== TASK ITEM ==
Please restate each entry that appears below word for word, without its pictures.

+ + +

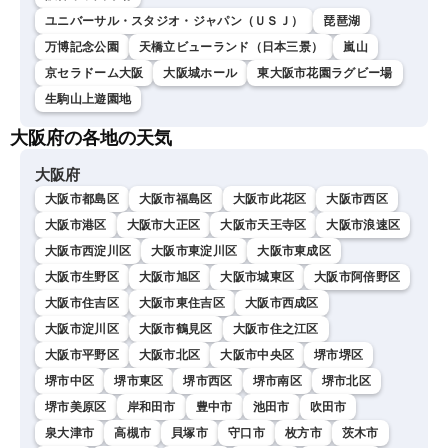
ユニバーサル・スタジオ・ジャパン（ＵＳＪ）
琵琶湖
万博記念公園
天橋立ビューランド（日本三景）
嵐山
京セラドーム大阪
大阪城ホール
東大阪市花園ラグビー場
生駒山上遊園地
大阪府の各地の天気
大阪府
大阪市都島区
大阪市福島区
大阪市此花区
大阪市西区
大阪市港区
大阪市大正区
大阪市天王寺区
大阪市浪速区
大阪市西淀川区
大阪市東淀川区
大阪市東成区
大阪市生野区
大阪市旭区
大阪市城東区
大阪市阿倍野区
大阪市住吉区
大阪市東住吉区
大阪市西成区
大阪市淀川区
大阪市鶴見区
大阪市住之江区
大阪市平野区
大阪市北区
大阪市中央区
堺市堺区
堺市中区
堺市東区
堺市西区
堺市南区
堺市北区
堺市美原区
岸和田市
豊中市
池田市
吹田市
泉大津市
高槻市
貝塚市
守口市
枚方市
茨木市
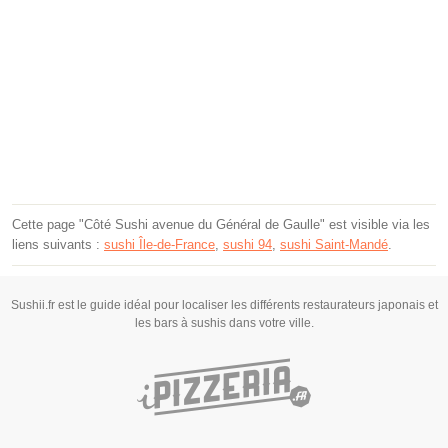
Cette page "Côté Sushi avenue du Général de Gaulle" est visible via les
liens suivants :
sushi Île-de-France
,
sushi 94
,
sushi Saint-Mandé
.
Sushii.fr est le guide idéal pour localiser les différents restaurateurs japonais et
les bars à sushis dans votre ville.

+ + +

== EXERCISE RESULT ==
ユニバーサル・スタジオ・ジャパン（ＵＳＪ）
琵琶湖
万博記念公園
天橋立ビューランド（日本三景）
嵐山
京セラドーム大阪
大阪城ホール
東大阪市花園ラグビー場
生駒山上遊園地
大阪府の各地の天気
大阪府
大阪市都島区
大阪市福島区
大阪市此花区
大阪市西区
大阪市港区
大阪市大正区
大阪市天王寺区
大阪市浪速区
大阪市西淀川区
大阪市東淀川区
大阪市東成区
大阪市生野区
大阪市旭区
大阪市城東区
大阪市阿倍野区
大阪市住吉区
大阪市東住吉区
大阪市西成区
大阪市淀川区
大阪市鶴見区
大阪市住之江区
大阪市平野区
大阪市北区
大阪市中央区
堺市堺区
堺市中区
堺市東区
堺市西区
堺市南区
堺市北区
堺市美原区
岸和田市
豊中市
池田市
吹田市
泉大津市
高槻市
貝塚市
守口市
枚方市
茨木市
Cette page "Côté Sushi avenue du Général de Gaulle" est visible via les
liens suivants :
sushi Île-de-France
,
sushi 94
,
sushi Saint-Mandé
.
Sushii.fr est le guide idéal pour localiser les différents restaurateurs japonais et
les bars à sushis dans votre ville.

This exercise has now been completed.